[Work item]
Where the string "press" occurs in a line of the data below, that line should be copied.

[Records shown]
══════

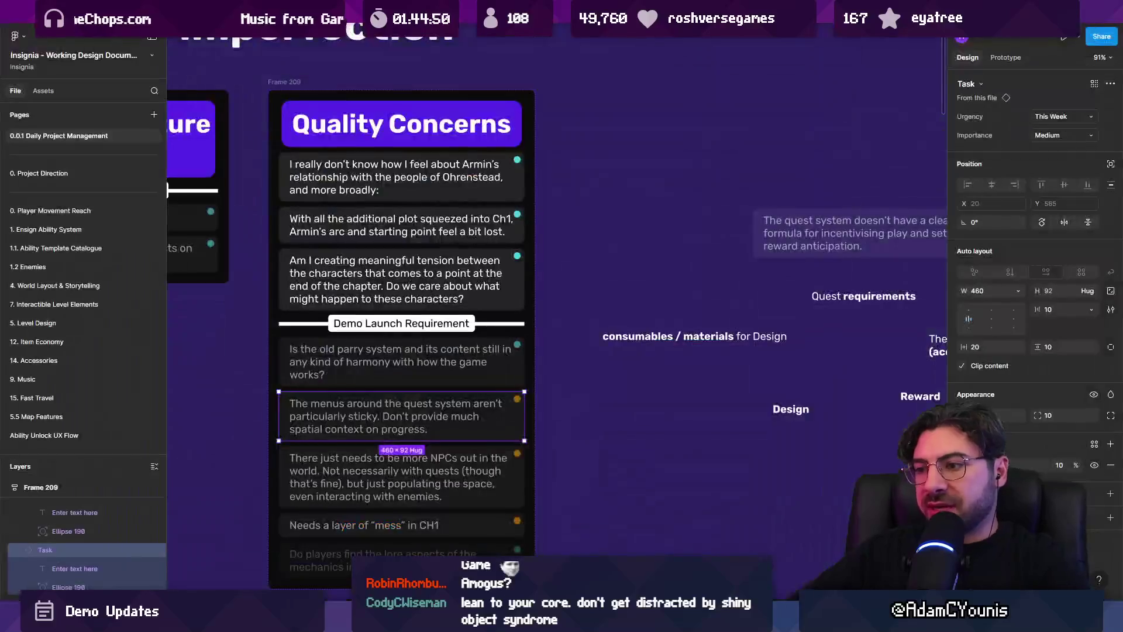
pyautogui.click(589, 412)
pyautogui.scroll(-3, 589, 412)
pyautogui.press('super')
pyautogui.write('eo')
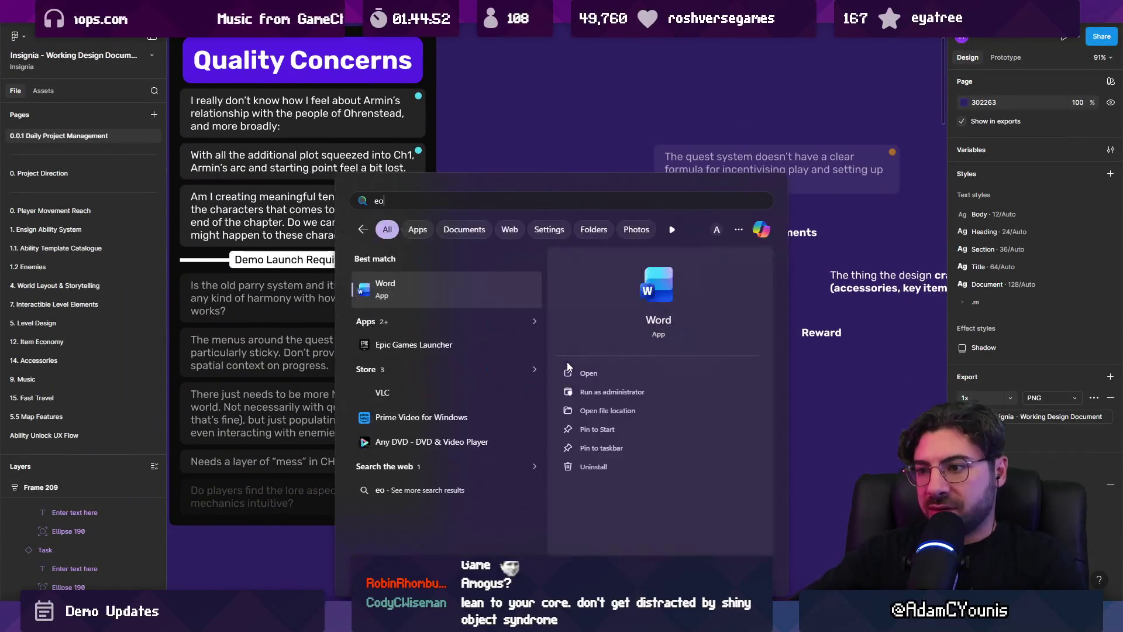
pyautogui.press('BackSpace')
pyautogui.write('leo')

══════

[Output]
pyautogui.press('super')
pyautogui.press('BackSpace')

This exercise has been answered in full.